Er is geen glazen plafond; wel een plakkende werkvloer betegeld met kleine deeltijdbanen. Dat stelt Barbara Baarsma deze week in een column in het Financiële Dagblad. Ze bekeek de arbeidspositie van vrouwen in de afgelopen vijftien jaar en kwam tot de schokkende conclusie dat deze niet verbeterd, maar juist is verslechterd. “Hoe vrouwen het doen aan de top en de subtop, is niet problematisch en daar mogen we zelfs best trots op zijn”, zegt Barbara Baarsma in actualiteitenprogramma Laat op één. “Wel zorgwekkend is de positie van vrouwen aan de onderkant van de arbeidsmarkt.”
Voltijdbanen
In haar onderzoek heeft Baarsma allereerst gekeken naar het aantal werkende vrouwen. Het huidige arbeidsklimaat heeft er weliswaar voor gezorgd dat er in vergelijking met 2003 meer vrouwen aan het werk zijn, maar het aantal vrouwen met een voltijdbaan is afgenomen. Slechts een kwart van de vrouwen draait een volledige werkweek, zo staat er in het rapport te lezen. In tegenstelling tot mannen die drie keer zo vaak een fulltime aanstelling hebben.

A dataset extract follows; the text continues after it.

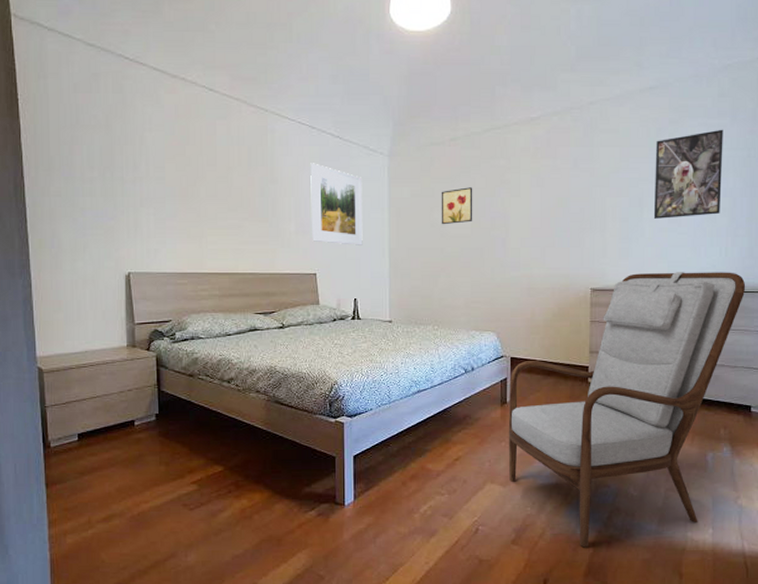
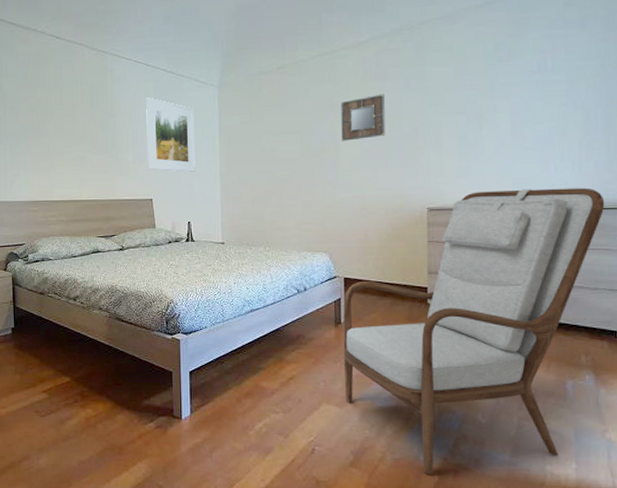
wall art: present [441,187,473,225] -> none [269,112,302,150]
home mirror: none [512,172,554,219] -> present [341,94,385,141]
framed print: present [653,129,723,219] -> none [494,39,572,135]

Lees ook: Topeconoom Baarsma: ‘Stop met vaste contracten, alleen nog contracten voor pakweg 5 jaar’
Economisch zelfredzaam
Een ander belangrijk aspect in haar analyse is de economische zelfstandigheid van vrouwen. Hierbij is gekeken of iemand kan rondkomen van een eigen inkomen uit arbeid en zo financieel onafhankelijk is van een kostwinner of de overheid. De grens hiervoor ligt op zeventig procent van het minimumloon, oftewel een inkomen van 920 euro per maand.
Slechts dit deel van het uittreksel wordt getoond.